I’ve created a table that logs the raw impressions served (more than 10 million rows a day added). I’m using an innodb table to prevent locking when running queries on this table.
Running simple queries is taking way too long tho (> 5 minutes).
I’m not sure if innodb has a hard limit to the amount of rows but in the end i’ll run into problems anyways as the amount of rows increase over time.
What would be best to keep performance and scalability up (one that would work with +100 million rows a day for example)? I was thinking of creating a table for each day.
I’m also up to looking for something else besides mysql as long as the database supports php.
Table structure:
date int 10
ip int 4 unsigned
frequency int 4
size int 2
userid int 5
I’m curious, how does the FROM_UNIXTIME in both the select and group by clause affect the speed of the query, would it be faster if a timestamp or datetime column was used instead? Anyone know the expected performance hit?
I’m already doing hourly updates via cron instead of real-time. With the correct indexes the queries are faster but still take a few minutes to complete.
I currently don’t need the raw impressions data, but I might need them in the future for other statistics.
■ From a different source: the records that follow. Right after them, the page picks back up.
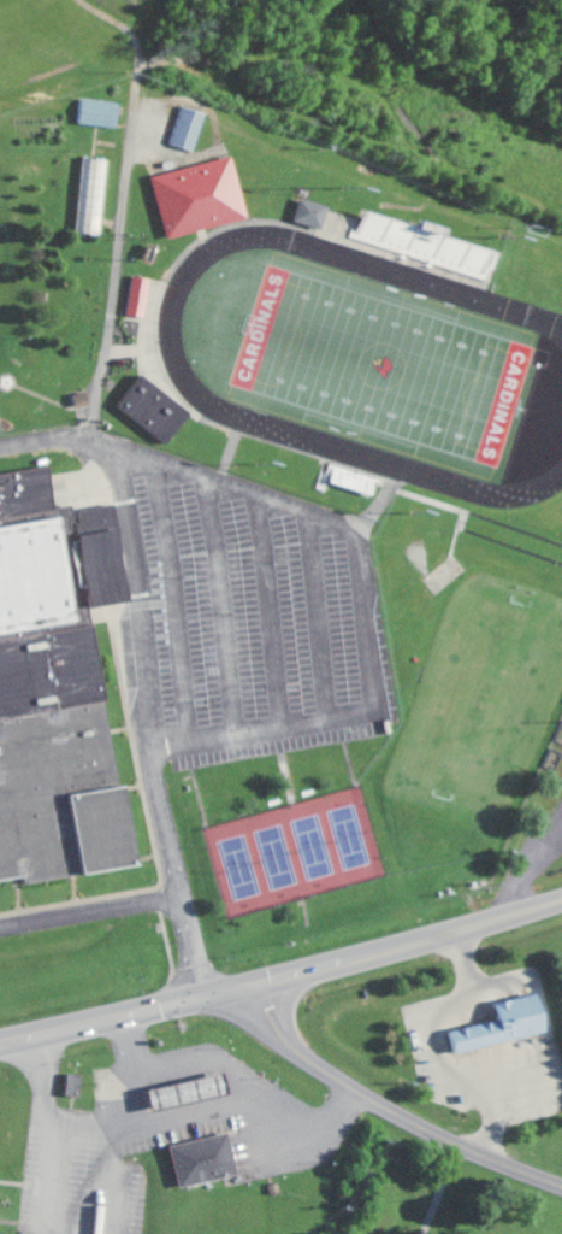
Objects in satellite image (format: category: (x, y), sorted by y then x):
building: (101, 112)
building: (190, 127)
building: (95, 195)
building: (202, 196)
building: (313, 212)
building: (426, 241)
building: (140, 296)
road: (148, 317)
park: (358, 357)
building: (159, 407)
road: (367, 618)
road: (145, 620)
parking lot: (259, 621)
building: (46, 705)
park: (294, 852)
road: (152, 902)
road: (282, 981)
building: (507, 1025)
road: (130, 1070)
building: (78, 1085)
gas station: (182, 1087)
building: (193, 1091)
road: (209, 1115)
road: (390, 1115)
road: (55, 1137)
building: (198, 1152)
building: (0, 1189)
road: (441, 1192)

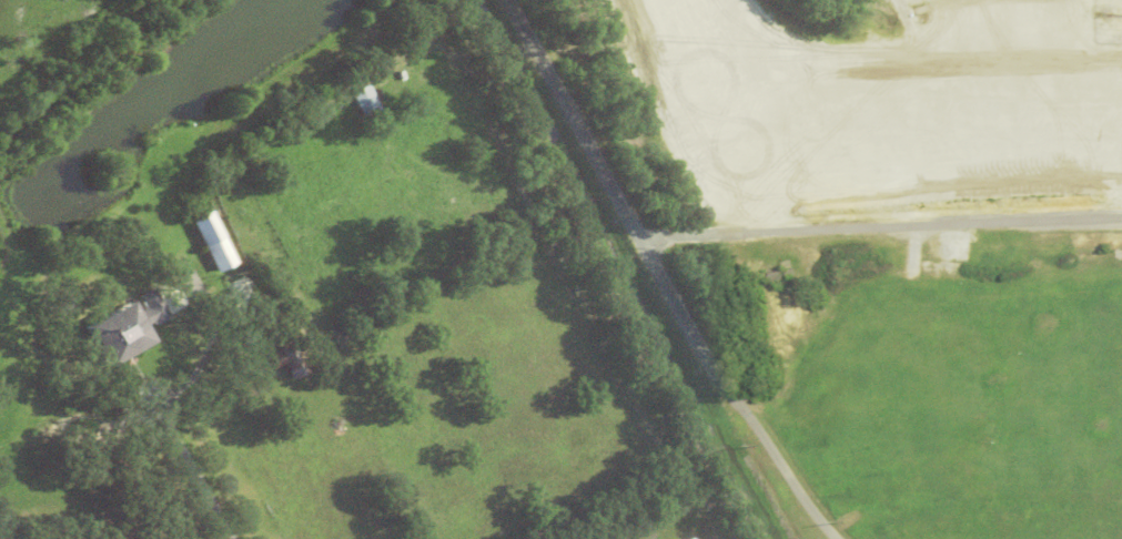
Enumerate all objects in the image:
building: (365, 100)
building: (214, 241)
road: (661, 276)
building: (243, 290)
building: (246, 299)
building: (126, 327)
building: (289, 361)
road: (183, 452)

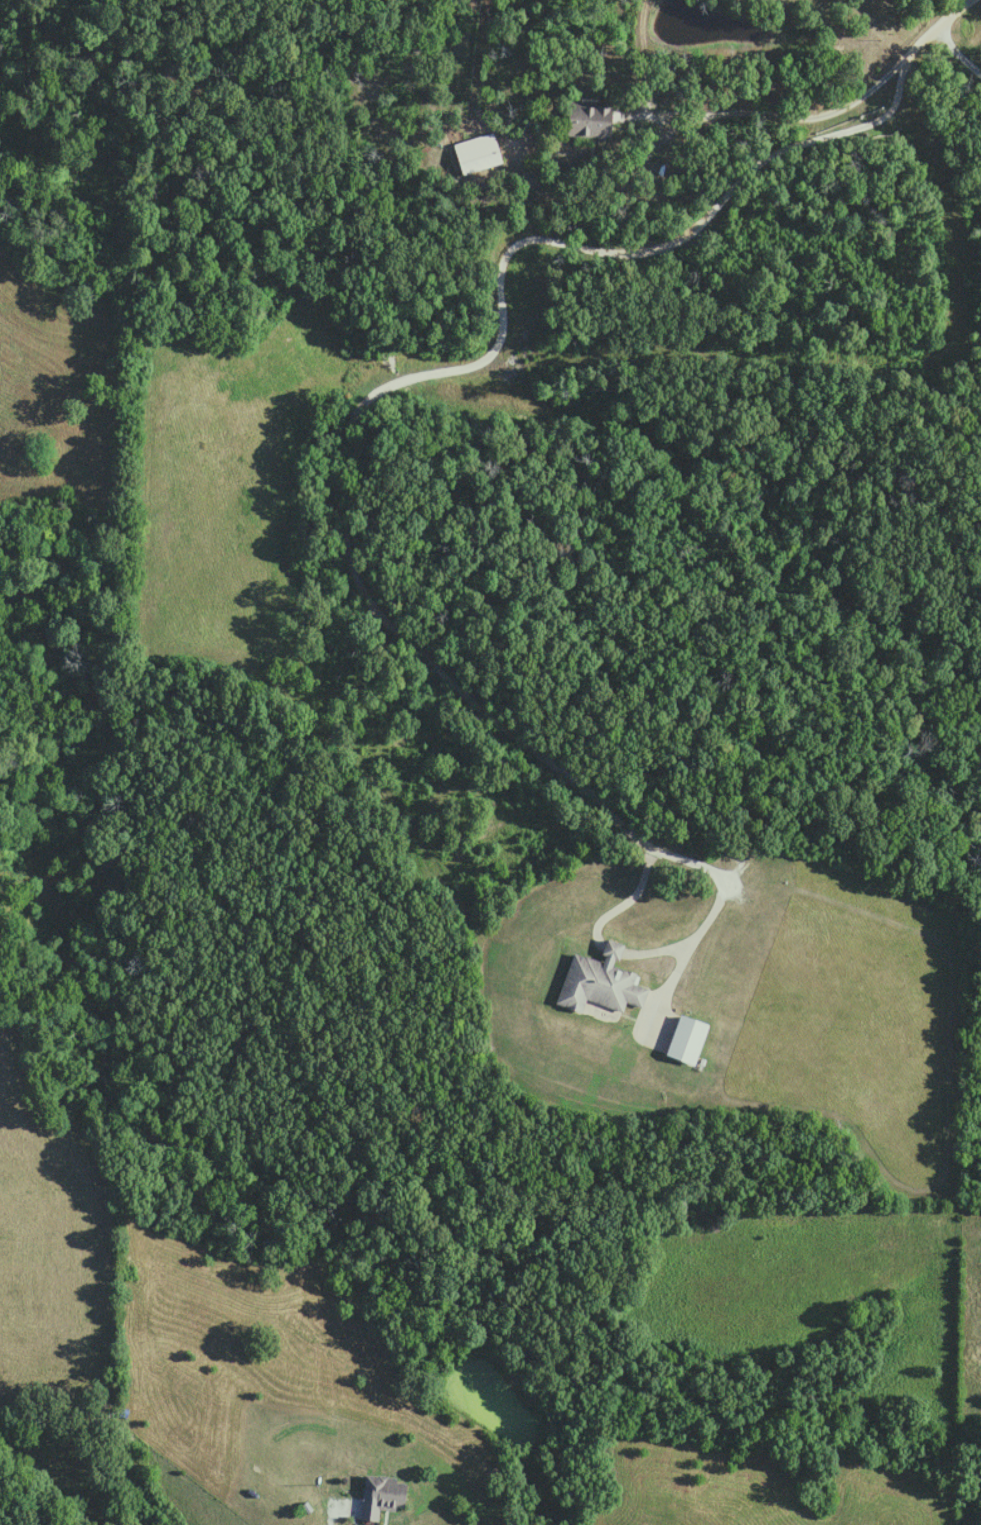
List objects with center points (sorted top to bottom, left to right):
road: (955, 52)
road: (812, 115)
building: (594, 120)
building: (481, 154)
road: (422, 367)
road: (706, 917)
building: (601, 982)
building: (689, 1039)
building: (382, 1496)
road: (323, 1515)

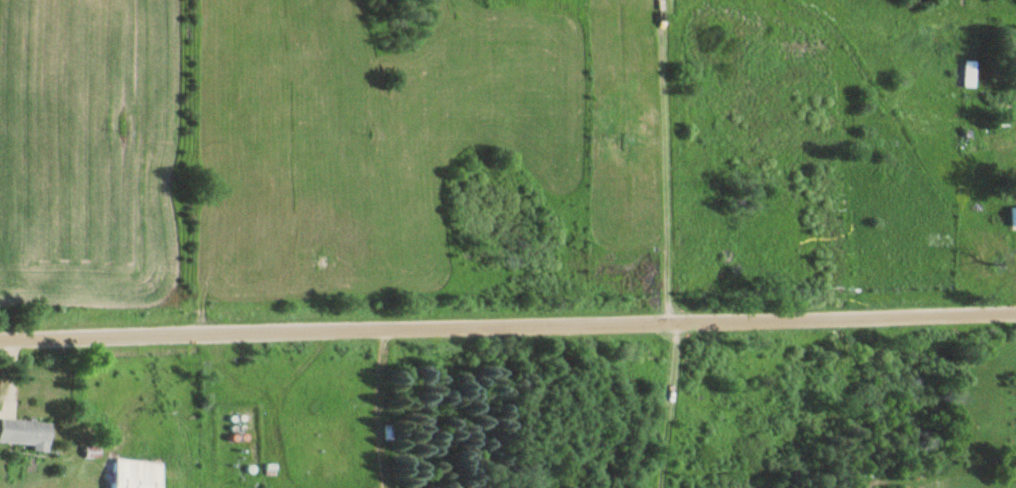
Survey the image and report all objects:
building: (970, 72)
building: (1013, 215)
road: (507, 324)
road: (382, 407)
building: (27, 432)
building: (138, 474)

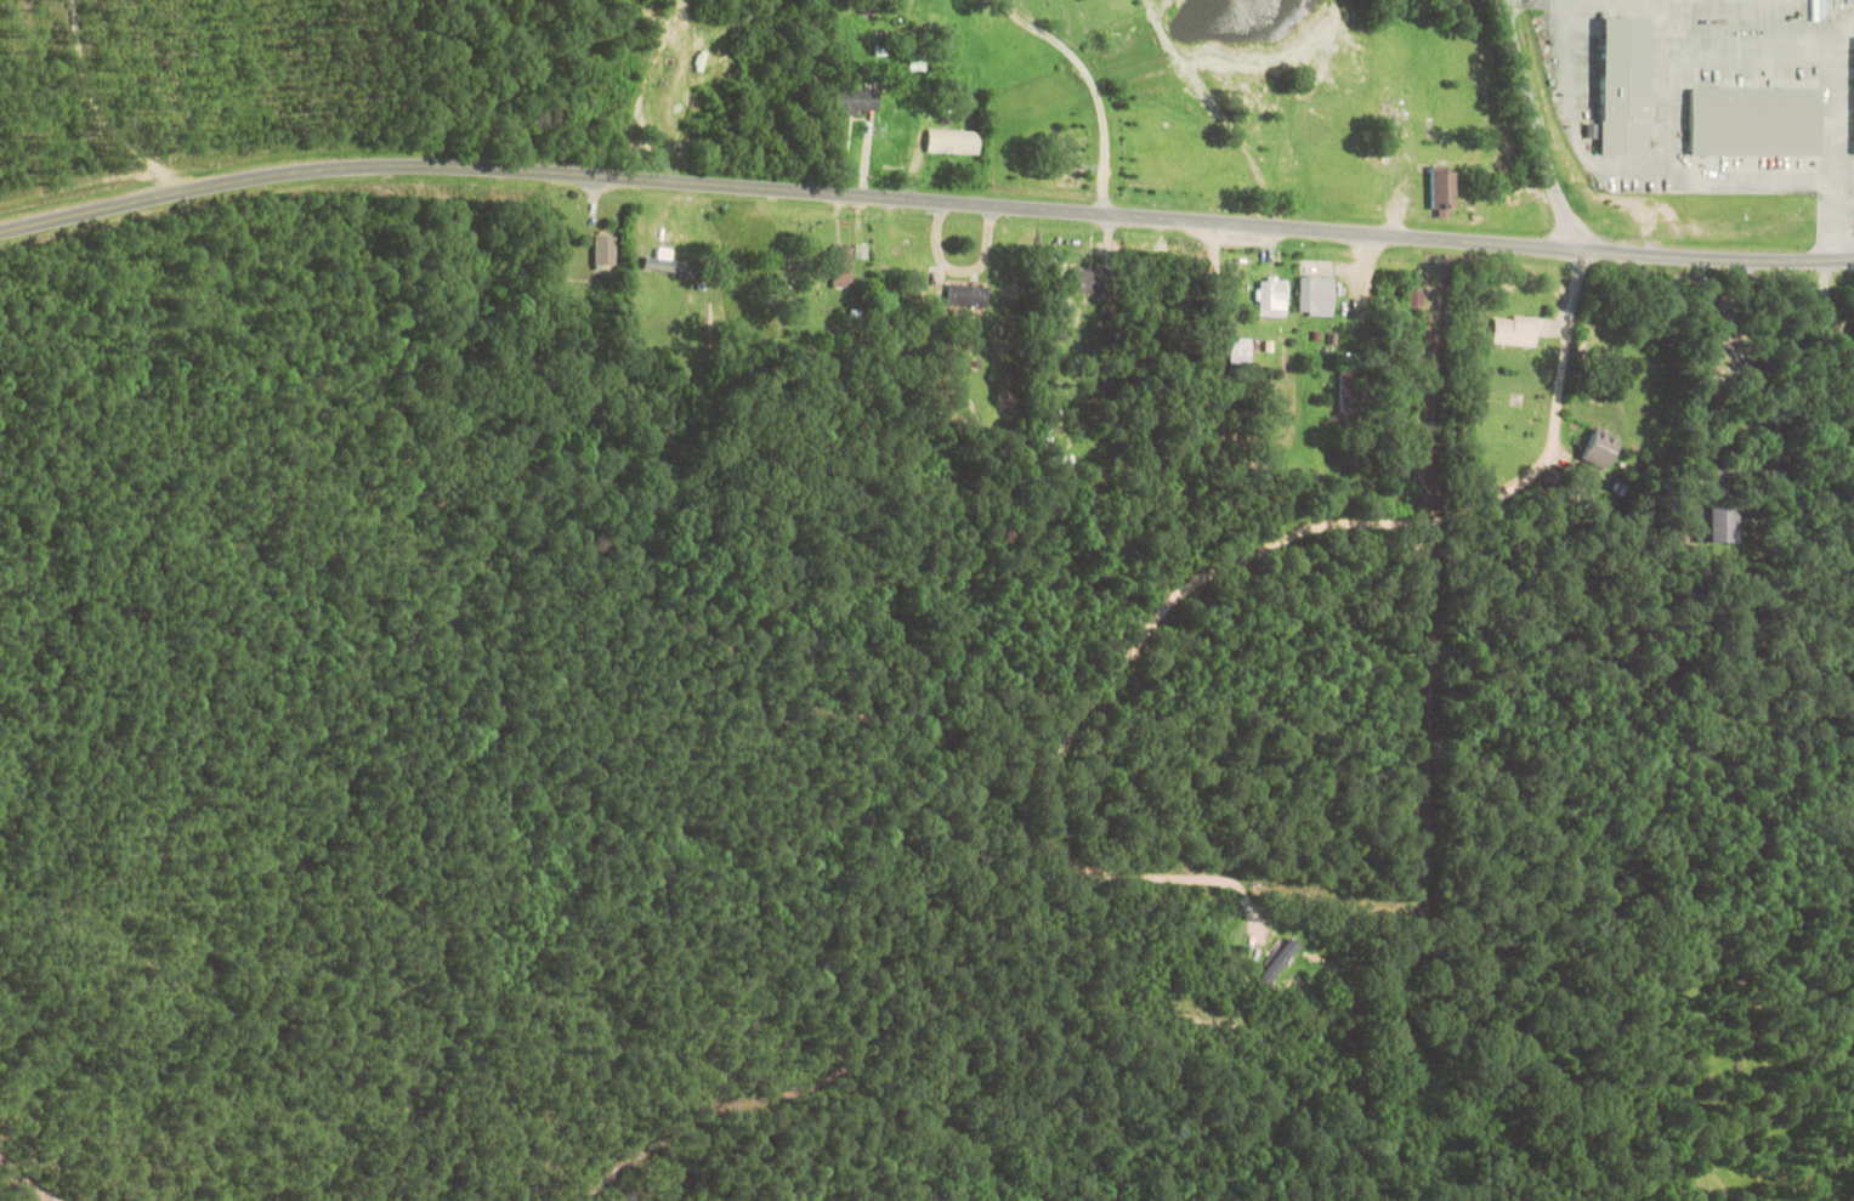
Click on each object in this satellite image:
building: (1620, 84)
building: (1851, 91)
building: (852, 101)
building: (1751, 120)
road: (1538, 124)
building: (952, 140)
building: (1446, 190)
road: (924, 200)
building: (606, 248)
building: (672, 263)
building: (843, 266)
building: (1084, 279)
building: (1315, 293)
building: (967, 295)
building: (1269, 295)
road: (1830, 311)
building: (1517, 329)
building: (1242, 350)
building: (1598, 446)
building: (1714, 522)
road: (1238, 559)
building: (1280, 961)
I rather just keep the raw data for possible future usage.
The raw data table currently has 97803714 rows and is about 16GB… I think in the future I could dump data from old months to a different table/db with the archive table type.
Do you need to keep the raw impressions or would it be worth writing a (hourly?) cron to ‘compress’ them down to more useful statistics - that way your reporting happens on the pre-processed data rather than on the raw. (OpenX, the largest open source banner solution does this method).
Keeping raw logs could generate huge amounts of data.
CREATE TABLE impressionsraw ( userid int(5) NOT NULL, networkid int(4) NOT NULL, ip int(4) unsigned NOT NULL, geo varchar(2) NOT NULL, freq int(4) NOT NULL, size int(6) NOT NULL, date int(10) NOT NULL,
KEY ip (ip),
KEY networkid (networkid),
KEY userid (userid),
KEY date (date)
) ENGINE=InnoDB DEFAULT CHARSET=utf8
example query:
SELECT count(0) as impressions, FROM_UNIXTIME(date, ‘%h’) as hour
FROM impressionsraw
WHERE userid = 1 AND date > (time()-43200)
GROUP BY FROM_UNIXTIME(i.date, ‘%h’), networkid
ORDER BY date, networkid;